• AIM OF THE EXERCISE:
From the records beneath, determine how many lines contain "Seinäjoki" and report only that figure.

Dataset entries:
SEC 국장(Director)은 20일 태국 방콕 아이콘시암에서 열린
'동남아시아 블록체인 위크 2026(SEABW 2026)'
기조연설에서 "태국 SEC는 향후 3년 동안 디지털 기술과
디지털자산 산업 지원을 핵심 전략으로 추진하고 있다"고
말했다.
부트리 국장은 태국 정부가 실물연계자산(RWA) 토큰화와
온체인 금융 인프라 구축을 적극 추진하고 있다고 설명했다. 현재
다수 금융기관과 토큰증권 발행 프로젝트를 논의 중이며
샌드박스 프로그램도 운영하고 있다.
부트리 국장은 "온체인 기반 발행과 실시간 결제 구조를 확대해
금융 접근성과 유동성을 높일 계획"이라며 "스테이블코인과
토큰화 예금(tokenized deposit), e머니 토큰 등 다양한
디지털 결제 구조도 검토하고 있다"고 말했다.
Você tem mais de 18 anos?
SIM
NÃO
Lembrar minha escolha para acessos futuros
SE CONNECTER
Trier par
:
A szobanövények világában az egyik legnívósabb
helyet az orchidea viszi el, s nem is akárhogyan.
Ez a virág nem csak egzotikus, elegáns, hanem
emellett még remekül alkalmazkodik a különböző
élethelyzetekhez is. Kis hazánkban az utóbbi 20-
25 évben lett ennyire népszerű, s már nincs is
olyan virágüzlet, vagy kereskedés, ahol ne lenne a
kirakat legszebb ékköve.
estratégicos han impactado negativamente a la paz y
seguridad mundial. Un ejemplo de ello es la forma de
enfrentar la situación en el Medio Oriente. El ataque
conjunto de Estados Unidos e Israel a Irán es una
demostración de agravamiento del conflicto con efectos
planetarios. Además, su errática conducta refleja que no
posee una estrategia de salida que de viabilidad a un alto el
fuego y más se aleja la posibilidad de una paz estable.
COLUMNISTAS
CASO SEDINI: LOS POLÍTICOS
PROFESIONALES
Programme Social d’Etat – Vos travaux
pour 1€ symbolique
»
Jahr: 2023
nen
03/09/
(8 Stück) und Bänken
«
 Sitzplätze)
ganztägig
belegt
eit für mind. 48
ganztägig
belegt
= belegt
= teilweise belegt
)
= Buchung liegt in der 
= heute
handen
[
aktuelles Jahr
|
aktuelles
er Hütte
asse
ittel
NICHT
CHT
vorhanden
---
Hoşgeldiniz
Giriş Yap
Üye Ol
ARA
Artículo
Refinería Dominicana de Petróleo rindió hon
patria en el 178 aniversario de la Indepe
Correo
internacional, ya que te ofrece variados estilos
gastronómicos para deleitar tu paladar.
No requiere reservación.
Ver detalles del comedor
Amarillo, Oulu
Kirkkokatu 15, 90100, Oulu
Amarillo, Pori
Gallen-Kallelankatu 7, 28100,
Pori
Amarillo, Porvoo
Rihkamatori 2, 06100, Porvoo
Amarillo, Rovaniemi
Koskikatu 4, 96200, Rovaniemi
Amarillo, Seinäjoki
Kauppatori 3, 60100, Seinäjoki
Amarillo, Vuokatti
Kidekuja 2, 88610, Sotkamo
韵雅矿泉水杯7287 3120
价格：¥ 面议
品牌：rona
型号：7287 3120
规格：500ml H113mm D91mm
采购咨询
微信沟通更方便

• ANSWER SECTION:
2